A Usiminas não abre mão de fazer demissões em massa na siderúrgica de Cubatão em plena pandemia. Assim, não houve acordo com o Sindicato dos Metalúrgicos na audiência de conciliação realizada nesta terça-feira (7), presidida pelo desembargador Ricardo Apostólico Silva, do Tribunal Regional do Trabalho, que autorizou a deputada federal Rosana Valle a falar mesmo contra a vontade da siderúrgica, que tentou impedir a manifestação da parlamentar durante toda a audiência.

Rosana Valle fez um apelo ao bom senso, depois de quase três horas de reunião sem acordo, e pediu sensibilidade à Usiminas. Disse que acredita na retomada da economia e que as 900 demissões serão dramáticas para os trabalhadores neste momento em que acaba de ser sancionada a Lei Federal 14.020, justamente para manter os empregos na pandemia.

O Ministério Púbico do Trabalho (MPT), que defendeu a palavra da deputada, também apelou pelo entendimento de forma contundente.

O desembargador Ricardo Apostólico da Silva remeteu a ata ao ministro corregedor-geral do Trabalho e à juíza de Cubatão, onde tramita ação civil pública para impedir as demissões.

 Hoje, as demissões estão proibidas por medida liminar da Justiça do Trabalho de Cubatão, que foi mantida pelo TRT.

- **Objetivo do exercício**:
Responda às perguntas sobre a notícia da Usiminas:
(a) Quantas demissões a deputada Rosana Valle mencionou?
(b) Qual lei federal, segundo a notícia, acaba de ser sancionada?
(c) Que medida da Justiça do Trabalho de Cubatão proíbe hoje as demissões?
Por favor, baseie-se somente no texto.

- **Registros fornecidos**:
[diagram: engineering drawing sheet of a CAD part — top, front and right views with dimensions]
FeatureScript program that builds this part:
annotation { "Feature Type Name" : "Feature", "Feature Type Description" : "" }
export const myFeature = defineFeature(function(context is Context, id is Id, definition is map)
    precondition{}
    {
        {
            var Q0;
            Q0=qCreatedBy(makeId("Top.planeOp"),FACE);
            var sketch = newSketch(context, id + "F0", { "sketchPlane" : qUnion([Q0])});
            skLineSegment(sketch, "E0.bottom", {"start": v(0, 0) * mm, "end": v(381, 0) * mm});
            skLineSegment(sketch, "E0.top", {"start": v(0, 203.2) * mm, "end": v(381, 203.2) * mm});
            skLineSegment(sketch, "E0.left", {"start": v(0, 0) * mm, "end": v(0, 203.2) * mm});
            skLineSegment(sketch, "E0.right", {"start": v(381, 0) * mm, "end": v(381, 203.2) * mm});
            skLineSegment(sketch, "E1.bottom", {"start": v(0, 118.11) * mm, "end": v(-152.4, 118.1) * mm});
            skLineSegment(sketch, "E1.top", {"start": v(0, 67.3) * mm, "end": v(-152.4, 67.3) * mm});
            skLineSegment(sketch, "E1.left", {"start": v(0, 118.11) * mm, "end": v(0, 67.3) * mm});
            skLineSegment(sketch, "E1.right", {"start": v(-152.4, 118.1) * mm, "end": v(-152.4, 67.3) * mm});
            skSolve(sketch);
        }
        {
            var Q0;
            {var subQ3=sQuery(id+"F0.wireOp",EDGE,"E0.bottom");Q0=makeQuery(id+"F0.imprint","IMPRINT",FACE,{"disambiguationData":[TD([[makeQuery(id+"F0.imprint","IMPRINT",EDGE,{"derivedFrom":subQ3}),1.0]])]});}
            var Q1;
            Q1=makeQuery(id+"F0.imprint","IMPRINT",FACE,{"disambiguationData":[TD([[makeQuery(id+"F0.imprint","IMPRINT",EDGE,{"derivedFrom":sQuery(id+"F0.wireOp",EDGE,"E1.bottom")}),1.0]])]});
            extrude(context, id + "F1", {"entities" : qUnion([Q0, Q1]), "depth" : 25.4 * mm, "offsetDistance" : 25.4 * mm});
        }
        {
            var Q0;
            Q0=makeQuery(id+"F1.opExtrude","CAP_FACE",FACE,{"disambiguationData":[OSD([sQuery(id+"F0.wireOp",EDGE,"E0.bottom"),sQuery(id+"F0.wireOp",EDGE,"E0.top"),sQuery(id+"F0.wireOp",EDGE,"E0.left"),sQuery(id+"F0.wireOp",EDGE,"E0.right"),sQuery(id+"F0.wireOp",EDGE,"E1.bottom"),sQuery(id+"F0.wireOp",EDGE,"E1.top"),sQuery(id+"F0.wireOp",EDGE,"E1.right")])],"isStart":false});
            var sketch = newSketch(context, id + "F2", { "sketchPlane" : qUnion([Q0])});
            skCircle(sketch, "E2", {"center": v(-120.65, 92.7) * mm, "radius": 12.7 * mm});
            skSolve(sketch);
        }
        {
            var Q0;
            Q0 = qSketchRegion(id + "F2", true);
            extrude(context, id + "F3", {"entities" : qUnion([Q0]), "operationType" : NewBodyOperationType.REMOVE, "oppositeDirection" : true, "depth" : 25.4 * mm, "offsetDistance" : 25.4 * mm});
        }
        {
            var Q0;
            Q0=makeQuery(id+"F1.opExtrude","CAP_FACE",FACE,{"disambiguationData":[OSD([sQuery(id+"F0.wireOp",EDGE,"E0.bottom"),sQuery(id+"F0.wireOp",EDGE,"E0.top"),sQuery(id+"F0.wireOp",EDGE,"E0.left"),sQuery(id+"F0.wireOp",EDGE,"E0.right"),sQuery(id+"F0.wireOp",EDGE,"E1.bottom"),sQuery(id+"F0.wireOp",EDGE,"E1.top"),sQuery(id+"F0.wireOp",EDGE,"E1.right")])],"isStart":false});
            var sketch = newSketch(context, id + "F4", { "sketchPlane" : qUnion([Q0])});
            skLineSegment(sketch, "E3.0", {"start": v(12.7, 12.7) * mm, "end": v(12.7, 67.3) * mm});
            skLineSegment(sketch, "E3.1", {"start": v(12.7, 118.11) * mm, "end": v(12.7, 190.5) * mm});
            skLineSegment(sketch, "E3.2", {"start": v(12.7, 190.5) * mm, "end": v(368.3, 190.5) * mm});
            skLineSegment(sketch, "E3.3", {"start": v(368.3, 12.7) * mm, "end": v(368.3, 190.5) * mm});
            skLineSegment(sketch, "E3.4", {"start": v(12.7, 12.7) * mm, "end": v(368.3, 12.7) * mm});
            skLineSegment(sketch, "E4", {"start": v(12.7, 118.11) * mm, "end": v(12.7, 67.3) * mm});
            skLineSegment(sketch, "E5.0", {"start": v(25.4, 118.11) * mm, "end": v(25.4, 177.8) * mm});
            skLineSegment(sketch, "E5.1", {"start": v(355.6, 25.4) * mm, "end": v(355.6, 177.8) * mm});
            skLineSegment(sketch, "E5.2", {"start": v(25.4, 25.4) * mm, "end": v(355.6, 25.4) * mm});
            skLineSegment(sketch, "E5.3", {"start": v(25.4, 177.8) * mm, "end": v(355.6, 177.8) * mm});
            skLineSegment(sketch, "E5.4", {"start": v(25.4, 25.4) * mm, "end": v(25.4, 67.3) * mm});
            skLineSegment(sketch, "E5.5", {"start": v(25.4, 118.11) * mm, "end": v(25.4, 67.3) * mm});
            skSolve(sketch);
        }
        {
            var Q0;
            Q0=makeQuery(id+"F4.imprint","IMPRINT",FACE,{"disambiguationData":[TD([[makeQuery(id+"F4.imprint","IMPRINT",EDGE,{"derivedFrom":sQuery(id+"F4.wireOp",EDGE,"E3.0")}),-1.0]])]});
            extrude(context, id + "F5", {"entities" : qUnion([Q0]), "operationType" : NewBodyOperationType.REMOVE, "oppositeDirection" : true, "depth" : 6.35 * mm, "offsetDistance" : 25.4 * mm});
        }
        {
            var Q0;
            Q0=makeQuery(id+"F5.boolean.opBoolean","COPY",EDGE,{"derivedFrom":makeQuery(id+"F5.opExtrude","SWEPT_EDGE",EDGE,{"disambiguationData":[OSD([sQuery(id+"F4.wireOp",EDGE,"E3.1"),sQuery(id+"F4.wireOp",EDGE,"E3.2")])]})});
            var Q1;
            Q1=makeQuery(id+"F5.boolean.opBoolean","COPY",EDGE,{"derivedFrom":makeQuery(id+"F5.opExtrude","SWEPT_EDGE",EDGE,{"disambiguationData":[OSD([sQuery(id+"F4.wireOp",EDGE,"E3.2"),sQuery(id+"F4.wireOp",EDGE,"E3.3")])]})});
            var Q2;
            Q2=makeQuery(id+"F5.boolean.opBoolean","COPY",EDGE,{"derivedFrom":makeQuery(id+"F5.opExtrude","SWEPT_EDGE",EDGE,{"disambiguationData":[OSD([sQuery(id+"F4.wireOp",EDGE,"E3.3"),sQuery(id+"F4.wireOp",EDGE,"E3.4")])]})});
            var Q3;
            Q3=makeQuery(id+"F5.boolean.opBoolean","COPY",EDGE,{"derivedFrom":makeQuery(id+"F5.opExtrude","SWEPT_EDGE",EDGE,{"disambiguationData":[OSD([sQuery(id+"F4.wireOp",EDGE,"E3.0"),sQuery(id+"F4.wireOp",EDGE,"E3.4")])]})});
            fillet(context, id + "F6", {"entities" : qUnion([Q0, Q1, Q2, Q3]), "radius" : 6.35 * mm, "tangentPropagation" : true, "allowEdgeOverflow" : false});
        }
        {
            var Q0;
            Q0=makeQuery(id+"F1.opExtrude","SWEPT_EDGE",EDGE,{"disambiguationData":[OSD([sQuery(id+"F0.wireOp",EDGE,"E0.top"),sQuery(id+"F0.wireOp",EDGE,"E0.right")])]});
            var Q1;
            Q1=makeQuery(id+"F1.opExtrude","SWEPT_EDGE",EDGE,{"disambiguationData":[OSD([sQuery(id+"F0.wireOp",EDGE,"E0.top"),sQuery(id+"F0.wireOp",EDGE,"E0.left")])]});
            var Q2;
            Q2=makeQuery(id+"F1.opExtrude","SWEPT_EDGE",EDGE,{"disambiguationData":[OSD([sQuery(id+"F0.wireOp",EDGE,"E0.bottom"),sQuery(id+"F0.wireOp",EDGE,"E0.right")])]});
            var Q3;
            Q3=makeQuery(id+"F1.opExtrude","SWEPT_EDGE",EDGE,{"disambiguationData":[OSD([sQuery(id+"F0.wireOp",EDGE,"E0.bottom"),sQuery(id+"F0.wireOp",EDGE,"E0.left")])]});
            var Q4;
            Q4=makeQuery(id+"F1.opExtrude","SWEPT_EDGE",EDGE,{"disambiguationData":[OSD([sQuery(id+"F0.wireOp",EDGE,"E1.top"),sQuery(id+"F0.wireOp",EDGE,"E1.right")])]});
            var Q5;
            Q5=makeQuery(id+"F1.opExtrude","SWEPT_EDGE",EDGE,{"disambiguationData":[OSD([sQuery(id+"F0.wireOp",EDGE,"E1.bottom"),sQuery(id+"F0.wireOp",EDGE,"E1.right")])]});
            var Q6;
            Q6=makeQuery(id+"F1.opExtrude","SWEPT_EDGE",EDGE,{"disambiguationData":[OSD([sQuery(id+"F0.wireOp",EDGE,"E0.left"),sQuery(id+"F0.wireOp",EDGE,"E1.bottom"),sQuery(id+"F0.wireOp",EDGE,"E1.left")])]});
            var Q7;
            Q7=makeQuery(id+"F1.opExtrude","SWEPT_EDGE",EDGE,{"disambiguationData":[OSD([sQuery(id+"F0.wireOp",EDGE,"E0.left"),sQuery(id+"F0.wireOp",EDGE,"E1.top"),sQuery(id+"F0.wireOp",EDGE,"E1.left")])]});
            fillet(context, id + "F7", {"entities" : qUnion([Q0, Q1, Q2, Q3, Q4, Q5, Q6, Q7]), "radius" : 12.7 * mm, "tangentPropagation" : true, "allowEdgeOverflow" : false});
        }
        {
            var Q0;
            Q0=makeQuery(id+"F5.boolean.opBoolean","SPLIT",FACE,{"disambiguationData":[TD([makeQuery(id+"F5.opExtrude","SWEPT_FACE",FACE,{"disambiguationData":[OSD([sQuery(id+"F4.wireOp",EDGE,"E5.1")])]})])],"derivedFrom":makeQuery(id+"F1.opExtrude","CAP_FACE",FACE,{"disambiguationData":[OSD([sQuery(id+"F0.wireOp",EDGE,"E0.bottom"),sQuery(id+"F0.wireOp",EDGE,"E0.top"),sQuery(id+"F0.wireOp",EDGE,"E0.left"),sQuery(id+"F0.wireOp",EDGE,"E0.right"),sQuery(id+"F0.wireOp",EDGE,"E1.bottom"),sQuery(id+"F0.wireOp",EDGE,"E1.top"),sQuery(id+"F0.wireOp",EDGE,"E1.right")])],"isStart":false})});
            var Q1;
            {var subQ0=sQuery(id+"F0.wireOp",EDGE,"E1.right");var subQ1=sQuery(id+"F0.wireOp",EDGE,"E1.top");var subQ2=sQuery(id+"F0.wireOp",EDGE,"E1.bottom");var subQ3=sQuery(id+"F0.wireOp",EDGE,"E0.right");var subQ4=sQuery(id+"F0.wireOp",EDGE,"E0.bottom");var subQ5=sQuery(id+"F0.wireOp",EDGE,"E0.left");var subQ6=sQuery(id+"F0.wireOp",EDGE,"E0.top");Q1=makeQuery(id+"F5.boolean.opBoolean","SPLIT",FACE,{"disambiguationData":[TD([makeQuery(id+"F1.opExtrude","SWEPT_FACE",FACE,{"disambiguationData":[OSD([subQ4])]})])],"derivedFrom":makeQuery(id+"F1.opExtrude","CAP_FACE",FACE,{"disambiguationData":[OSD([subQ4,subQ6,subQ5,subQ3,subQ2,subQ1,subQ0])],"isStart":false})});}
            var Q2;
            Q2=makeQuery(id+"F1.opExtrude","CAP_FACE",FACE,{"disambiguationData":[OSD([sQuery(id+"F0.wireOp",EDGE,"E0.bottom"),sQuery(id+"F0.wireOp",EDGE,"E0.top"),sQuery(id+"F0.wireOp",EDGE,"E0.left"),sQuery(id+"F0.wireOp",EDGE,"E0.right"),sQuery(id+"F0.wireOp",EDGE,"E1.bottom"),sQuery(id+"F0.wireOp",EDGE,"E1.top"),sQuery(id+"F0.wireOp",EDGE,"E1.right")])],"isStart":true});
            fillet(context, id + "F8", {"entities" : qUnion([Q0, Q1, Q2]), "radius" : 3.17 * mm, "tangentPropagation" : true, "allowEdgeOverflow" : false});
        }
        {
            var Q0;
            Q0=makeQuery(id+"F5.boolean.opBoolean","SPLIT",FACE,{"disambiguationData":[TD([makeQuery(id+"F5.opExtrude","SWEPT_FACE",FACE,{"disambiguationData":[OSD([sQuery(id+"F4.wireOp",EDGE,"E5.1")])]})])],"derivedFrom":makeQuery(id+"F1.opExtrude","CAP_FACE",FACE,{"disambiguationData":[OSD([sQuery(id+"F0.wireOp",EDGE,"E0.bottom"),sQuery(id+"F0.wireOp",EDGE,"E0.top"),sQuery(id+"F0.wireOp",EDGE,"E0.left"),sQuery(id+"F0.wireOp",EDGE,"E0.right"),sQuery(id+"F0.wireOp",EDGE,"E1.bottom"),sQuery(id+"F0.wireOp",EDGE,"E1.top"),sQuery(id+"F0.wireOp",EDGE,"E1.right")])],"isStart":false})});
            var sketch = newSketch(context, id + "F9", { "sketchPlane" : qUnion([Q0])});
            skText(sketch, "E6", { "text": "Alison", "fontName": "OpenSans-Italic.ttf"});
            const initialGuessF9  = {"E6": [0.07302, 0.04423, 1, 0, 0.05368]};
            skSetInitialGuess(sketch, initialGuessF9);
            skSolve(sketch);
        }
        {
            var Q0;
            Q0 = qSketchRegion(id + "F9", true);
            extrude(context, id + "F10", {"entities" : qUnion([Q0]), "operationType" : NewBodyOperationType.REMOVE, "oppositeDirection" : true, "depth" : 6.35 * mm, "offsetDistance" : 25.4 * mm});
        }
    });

- **Resolução**:
(a) 900 demissões.
(b) A Lei Federal 14.020.
(c) Uma medida liminar, que foi mantida pelo TRT.